### Brief a
Answer these from the article on disaster preparedness:
(i) How many respondents took part in the survey?
(ii) Which community had experienced drought?
(iii) Whose definition of vulnerability does the text quote?

Volume 28 Issue 3, 2013

Preparedness and vulnerability: an issue of equity in Australian disaster situations

Helen Boon

Peer-reviewed Article


The character and severity of impacts from natural disasters depends not only on the particular disaster but also on exposure and vulnerability. This study examined preparedness for a natural disaster and financial capacity in four regional Australian communities which had experienced climate extremes: Innisfail (cyclone) and Ingham (flood) in Queensland and Beechworth (fire) and Bendigo (drought) in Victoria. The study employed a quantitative design using a survey (1008 respondents) across the four communities as well as demographic statistics about each community. The key findings showed that preparedness was primarily linked to an individual's financial capacity (defined by their capacity to meet the costs of the event) and their insurance cover for the event's damage. It is clear therefore that there are critical issues of equity when examining preparedness for disaster.



Disasters cause significant loss of life, damage and hardship across one or more strata of society. The impact of a disaster depends not only on the type of disaster itself but also on the exposure and vulnerability of the individuals and communities involved. Disasters do not eliminate pre-existing systems of social stratification. Inequalities expressed through levels of wealth and education, disability, age and gender, among others, may differentially expose and render vulnerable individuals or communities to natural disasters (Fothergill & Peek 2004). Blaikie et al. (1994) provide an authoritative definition of vulnerability in the context of natural disasters:

‘The characteristics of a person or group in terms of their capacity to anticipate, cope with, resist and recover from the impacts of a natural hazard. [Vulnerability] involves a combination of factors that determine the degree to which someone’s life and livelihood are put at risk.’ Blaikie et al. (1994, pp. 8-9)

### The records
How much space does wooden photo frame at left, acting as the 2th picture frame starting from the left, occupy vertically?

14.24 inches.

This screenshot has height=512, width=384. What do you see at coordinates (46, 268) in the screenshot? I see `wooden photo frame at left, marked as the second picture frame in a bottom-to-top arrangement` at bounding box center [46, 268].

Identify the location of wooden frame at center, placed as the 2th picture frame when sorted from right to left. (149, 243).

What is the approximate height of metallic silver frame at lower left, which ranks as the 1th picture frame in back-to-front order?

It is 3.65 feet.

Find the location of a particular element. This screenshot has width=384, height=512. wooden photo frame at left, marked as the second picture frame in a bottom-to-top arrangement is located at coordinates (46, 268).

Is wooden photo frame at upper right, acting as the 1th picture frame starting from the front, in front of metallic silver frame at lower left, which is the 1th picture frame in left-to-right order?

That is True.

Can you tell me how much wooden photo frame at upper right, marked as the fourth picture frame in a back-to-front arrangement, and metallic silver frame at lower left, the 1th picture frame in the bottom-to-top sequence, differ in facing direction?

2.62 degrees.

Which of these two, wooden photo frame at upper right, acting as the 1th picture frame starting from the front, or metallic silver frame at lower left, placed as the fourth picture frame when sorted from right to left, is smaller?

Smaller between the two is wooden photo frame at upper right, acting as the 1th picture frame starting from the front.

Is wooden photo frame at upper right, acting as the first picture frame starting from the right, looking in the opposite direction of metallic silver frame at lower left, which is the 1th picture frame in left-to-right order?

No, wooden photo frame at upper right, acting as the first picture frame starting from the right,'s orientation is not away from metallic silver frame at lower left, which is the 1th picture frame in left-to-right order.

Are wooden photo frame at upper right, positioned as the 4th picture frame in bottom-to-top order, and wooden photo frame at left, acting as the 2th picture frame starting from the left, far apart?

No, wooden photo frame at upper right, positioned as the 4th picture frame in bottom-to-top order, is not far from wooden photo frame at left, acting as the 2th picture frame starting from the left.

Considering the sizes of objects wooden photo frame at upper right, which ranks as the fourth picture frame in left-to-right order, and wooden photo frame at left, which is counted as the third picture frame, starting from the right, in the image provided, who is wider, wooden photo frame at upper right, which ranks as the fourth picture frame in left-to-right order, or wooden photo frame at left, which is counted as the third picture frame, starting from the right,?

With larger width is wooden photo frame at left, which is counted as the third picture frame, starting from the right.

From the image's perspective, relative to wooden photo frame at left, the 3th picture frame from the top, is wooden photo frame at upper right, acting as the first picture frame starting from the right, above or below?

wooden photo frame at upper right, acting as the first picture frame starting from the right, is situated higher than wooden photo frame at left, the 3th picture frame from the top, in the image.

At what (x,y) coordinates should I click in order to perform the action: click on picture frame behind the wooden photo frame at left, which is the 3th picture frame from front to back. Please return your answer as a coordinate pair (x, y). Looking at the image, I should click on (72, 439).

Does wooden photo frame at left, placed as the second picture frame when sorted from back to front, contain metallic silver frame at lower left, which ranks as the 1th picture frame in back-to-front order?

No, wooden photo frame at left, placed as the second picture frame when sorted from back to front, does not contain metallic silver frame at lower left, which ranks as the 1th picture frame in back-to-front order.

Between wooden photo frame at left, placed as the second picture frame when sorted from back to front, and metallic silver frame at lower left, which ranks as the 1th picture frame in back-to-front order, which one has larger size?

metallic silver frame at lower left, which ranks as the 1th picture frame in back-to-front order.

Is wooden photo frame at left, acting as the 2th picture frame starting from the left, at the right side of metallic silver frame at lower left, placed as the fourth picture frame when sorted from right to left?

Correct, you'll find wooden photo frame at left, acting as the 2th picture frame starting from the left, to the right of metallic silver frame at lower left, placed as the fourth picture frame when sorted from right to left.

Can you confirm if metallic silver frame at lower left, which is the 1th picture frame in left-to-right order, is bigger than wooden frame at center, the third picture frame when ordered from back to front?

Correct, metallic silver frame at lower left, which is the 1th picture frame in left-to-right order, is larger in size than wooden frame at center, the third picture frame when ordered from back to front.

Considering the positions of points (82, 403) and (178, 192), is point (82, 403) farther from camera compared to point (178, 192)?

### Brief b
In the records, rewrite the lines from the line with "Which of these" to the line with "Smaller between the", replacing "upper right" with "top right" and changing nothing else.

### Response box a
(i) 1008
(ii) Bendigo, in Victoria
(iii) Blaikie et al. (1994)

### Response box b
Which of these two, wooden photo frame at top right, acting as the 1th picture frame starting from the front, or metallic silver frame at lower left, placed as the fourth picture frame when sorted from right to left, is smaller?

Smaller between the two is wooden photo frame at top right, acting as the 1th picture frame starting from the front.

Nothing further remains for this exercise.